== Segment start ==
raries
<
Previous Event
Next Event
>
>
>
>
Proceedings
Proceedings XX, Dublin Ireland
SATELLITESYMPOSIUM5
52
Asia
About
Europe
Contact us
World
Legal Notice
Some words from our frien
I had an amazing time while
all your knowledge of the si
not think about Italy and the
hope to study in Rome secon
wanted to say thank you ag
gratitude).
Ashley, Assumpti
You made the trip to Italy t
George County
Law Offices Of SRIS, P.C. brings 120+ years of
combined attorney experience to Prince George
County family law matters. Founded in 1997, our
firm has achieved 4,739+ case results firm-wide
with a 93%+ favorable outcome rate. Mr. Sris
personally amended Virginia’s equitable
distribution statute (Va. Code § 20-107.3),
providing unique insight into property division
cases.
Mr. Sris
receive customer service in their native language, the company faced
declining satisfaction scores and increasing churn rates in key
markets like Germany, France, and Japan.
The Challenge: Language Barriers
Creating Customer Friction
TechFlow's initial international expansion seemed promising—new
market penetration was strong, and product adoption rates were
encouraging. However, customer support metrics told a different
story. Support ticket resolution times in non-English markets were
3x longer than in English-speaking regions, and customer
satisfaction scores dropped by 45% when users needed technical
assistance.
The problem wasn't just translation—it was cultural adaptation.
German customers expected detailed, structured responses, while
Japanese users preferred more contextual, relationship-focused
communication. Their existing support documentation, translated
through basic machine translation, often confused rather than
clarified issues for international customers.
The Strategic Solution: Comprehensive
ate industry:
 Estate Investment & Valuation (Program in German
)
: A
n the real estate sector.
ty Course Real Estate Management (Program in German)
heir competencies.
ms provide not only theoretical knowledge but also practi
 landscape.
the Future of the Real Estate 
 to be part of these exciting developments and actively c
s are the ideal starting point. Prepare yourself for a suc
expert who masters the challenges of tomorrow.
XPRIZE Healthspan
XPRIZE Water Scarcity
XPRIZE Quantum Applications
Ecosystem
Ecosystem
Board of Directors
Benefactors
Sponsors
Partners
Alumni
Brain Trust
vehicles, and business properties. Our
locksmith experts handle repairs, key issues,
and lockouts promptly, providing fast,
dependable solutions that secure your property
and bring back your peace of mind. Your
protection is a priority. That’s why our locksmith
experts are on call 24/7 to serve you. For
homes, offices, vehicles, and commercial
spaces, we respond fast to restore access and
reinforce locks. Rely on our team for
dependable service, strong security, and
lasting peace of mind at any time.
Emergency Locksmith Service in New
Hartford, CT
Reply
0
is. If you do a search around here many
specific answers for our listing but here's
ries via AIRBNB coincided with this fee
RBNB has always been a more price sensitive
== Segment end ==
# PROBLEM STATEMENT
Each line from the one containing "is. If you do a search around here many" to the final line above should be written out exactly; please omit the others.

# SOLUTION BELOW
is. If you do a search around here many
specific answers for our listing but here's
ries via AIRBNB coincided with this fee
RBNB has always been a more price sensitive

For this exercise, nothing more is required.